[Saved data entries]

'''

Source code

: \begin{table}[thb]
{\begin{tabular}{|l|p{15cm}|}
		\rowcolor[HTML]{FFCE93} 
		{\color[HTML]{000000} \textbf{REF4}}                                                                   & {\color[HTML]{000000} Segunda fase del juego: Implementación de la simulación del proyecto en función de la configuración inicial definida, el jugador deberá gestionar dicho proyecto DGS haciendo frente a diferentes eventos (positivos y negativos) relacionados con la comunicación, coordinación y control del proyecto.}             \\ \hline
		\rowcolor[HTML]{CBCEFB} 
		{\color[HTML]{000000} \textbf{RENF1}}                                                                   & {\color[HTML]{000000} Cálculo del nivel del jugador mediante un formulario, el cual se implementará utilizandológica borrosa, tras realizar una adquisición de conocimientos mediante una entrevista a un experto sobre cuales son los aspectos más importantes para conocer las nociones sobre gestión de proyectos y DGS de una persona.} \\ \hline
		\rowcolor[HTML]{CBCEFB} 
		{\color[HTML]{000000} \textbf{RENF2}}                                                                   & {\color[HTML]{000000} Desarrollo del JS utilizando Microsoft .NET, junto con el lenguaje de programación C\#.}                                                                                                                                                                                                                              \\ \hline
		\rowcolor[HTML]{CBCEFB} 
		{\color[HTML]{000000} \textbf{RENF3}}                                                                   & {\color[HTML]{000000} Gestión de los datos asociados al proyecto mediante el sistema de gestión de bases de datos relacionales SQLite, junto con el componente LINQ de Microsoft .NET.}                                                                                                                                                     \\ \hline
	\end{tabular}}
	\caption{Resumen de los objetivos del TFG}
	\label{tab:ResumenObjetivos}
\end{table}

'''

**Task description**.
For each line of the entries that contains the word "begin", make a copy.

**Task output**.
: \begin{table}[thb]
{\begin{tabular}{|l|p{15cm}|}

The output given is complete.